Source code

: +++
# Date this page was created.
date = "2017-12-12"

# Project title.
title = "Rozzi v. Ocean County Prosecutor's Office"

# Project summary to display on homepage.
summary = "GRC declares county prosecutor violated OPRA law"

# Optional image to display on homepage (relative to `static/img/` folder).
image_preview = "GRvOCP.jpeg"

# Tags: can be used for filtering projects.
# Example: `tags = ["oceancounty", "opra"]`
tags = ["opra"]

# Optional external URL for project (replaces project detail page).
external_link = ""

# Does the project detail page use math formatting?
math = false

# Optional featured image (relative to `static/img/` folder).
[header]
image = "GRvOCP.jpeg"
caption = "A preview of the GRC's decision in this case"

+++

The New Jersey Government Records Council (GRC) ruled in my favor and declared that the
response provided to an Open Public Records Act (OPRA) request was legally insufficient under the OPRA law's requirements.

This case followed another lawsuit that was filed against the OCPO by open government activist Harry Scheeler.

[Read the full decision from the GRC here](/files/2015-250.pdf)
----------
• [What is being asked] From the material above, count the lines that include "static" and give only the total.

• [Result] 2